__DOCUMENT TEXT__.
┏━━
The gameplay intentionally resembles a card game, although not quite the same as the real-life card game. The combat isn’t anything stunning by contemporary standards, but it’s at least more complex than Pokemon’s element-matching and grinding. Moreover, from the artwork to the writing to the game design, Magi-Nation never feels like a cheap cash-in — it’s an unexpected labour of love.

I don’t remember when or how I first heard about Magi-Nation, although it must have been shortly after the release of the core set. Maybe through an advertisement, or a message board. At the time, I was eleven years old and thoroughly steeped in the lore of Pokemon and Digimon. Magi-Nation promised more of everything that I loved — a portal fantasy, collectible monsters, and funny anime-looking characters. And so I joined the nascent fandom.

Even back then, it was not that easy to find the cards, although I recall getting some from the late, great Bayshore Hobbies. I liked the game, but even for me Magi-Nation was competing for my limited allowance with other card games and books. I assembled a small deck themed around the Core, the setting’s evil underground faction.

The only problem was that I had no one to play with. I played a few online games play-by-post, keeping my set-up cards sitting next to the computer waiting for my opponent’s next message board post. The number of Magi-Nation card games I’ve actually played is probably in the single digits, but I still lurked forums and the official website.

And people did play Magi-Nation, at tournaments and get conventions. There was a world championship and everything. 2i released four expansions for the Magi-Nation game, each one introducing new “regions” of the fantasy setting with their own game mechanics. There were rumours of a new video game. And then, everything went quiet.

While collectible card games may seem like a never-ending revenue flow to those who design them, getting to the point of becoming a fad or craze is a difficult task. Only a handful have managed to survive with a sizeable player base. Card games are like other forms of multiplayer games: you don’t play the one that strike you as best-designed, you play the one that your friends are playing. Most of the people who would be interested in such a game have already invested a lot of time and money in a particular brand. Many gameshave tried and failed to establish their own slice of the market share — and Magi-Nation, a fairly obscure original property, was among them.
┗━━
__DATA RECORDS__.
┏━━
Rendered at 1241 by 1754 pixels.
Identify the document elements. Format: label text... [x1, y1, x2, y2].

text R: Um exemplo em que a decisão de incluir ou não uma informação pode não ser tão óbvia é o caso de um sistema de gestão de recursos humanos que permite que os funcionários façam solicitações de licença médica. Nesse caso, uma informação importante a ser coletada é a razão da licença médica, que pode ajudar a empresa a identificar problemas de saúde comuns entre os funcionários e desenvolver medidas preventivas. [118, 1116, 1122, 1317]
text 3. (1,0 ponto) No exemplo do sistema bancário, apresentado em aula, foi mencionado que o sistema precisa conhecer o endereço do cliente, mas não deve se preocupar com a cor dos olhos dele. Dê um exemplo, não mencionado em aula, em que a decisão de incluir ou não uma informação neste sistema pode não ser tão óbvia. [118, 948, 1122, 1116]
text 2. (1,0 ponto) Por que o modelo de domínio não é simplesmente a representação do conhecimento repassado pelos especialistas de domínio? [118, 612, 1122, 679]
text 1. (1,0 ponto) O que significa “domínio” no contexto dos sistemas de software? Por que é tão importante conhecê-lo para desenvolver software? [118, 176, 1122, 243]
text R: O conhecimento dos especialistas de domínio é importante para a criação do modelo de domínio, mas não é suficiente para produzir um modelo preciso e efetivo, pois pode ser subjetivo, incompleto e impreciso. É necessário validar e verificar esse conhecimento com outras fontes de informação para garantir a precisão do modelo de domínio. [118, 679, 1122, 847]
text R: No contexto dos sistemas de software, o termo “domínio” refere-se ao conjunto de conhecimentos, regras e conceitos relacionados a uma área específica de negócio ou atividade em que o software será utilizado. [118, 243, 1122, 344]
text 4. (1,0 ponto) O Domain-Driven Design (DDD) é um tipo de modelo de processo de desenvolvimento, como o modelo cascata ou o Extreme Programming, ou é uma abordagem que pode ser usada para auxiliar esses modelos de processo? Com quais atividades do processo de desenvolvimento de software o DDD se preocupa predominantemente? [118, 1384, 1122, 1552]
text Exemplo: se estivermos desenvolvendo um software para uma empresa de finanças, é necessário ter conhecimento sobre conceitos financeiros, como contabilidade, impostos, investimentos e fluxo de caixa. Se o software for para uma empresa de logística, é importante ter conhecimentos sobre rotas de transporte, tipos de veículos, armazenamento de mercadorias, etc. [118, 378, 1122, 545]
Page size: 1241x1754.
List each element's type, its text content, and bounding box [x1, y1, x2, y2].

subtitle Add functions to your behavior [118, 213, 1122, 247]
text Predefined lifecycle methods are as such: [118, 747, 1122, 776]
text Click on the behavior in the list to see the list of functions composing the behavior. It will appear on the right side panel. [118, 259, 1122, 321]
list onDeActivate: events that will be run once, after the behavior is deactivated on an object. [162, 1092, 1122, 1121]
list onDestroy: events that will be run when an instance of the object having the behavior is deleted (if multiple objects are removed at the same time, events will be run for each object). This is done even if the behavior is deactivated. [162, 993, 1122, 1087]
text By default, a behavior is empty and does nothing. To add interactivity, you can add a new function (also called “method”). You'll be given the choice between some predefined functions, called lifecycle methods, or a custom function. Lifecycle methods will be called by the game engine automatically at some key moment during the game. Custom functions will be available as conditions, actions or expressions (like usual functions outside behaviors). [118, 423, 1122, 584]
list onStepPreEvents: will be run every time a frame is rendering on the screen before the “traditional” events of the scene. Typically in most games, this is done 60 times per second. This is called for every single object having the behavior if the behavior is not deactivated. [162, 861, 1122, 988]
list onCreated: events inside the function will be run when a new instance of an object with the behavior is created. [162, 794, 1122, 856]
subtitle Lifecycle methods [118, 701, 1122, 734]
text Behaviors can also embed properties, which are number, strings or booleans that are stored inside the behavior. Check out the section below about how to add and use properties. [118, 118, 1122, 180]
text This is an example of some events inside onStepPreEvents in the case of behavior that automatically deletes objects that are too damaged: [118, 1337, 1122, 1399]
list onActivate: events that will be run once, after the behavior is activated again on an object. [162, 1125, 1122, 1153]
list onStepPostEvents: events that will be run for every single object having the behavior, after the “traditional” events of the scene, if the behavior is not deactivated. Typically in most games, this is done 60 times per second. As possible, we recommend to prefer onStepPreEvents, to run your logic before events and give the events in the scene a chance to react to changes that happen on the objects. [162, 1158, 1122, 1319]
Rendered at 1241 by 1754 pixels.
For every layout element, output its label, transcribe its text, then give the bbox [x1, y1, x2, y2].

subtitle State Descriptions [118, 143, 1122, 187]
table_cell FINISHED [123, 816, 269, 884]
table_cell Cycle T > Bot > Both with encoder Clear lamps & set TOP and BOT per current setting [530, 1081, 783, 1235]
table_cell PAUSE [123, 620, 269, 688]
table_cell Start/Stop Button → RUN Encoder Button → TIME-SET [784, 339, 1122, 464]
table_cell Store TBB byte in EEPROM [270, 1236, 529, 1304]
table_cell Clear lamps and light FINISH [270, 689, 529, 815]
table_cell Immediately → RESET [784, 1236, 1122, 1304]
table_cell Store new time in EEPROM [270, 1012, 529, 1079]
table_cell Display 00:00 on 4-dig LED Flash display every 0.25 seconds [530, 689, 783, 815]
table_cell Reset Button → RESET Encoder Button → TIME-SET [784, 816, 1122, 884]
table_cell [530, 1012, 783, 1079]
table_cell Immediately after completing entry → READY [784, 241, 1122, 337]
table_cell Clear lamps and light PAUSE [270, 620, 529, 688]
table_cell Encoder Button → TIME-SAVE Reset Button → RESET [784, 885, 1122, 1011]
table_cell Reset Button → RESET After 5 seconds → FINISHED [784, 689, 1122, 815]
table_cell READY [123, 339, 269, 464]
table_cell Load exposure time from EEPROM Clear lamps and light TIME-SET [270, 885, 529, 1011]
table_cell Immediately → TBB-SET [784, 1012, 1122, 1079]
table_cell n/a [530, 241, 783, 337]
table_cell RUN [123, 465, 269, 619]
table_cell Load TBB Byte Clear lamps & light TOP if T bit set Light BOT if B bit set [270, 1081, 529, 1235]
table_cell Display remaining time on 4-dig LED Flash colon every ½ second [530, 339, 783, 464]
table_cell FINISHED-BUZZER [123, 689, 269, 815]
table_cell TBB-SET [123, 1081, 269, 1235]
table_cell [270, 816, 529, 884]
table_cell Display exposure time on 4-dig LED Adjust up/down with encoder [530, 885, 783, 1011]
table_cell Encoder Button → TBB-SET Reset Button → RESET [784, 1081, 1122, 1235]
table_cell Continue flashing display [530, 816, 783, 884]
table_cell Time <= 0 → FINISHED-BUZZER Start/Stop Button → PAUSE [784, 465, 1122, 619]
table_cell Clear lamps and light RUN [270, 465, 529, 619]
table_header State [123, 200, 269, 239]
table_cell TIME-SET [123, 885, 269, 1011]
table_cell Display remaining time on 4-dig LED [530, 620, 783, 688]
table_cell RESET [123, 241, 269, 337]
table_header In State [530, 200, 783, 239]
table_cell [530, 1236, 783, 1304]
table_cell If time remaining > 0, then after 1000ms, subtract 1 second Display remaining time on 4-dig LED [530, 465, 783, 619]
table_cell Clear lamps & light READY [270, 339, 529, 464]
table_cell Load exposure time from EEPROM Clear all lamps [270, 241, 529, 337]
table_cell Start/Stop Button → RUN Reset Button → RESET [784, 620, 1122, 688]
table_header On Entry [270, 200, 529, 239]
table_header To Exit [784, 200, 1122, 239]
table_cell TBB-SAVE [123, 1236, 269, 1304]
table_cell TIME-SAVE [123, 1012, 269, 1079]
┗━━
__BRIEF__. According to the Magi-Nation text, what three things did Magi-Nation promise more of? The entries are separate material, unrelated to the Magi-Nation text.

__EXERCISE RESULT__.
- A portal fantasy
- Collectible monsters
- Funny anime-looking characters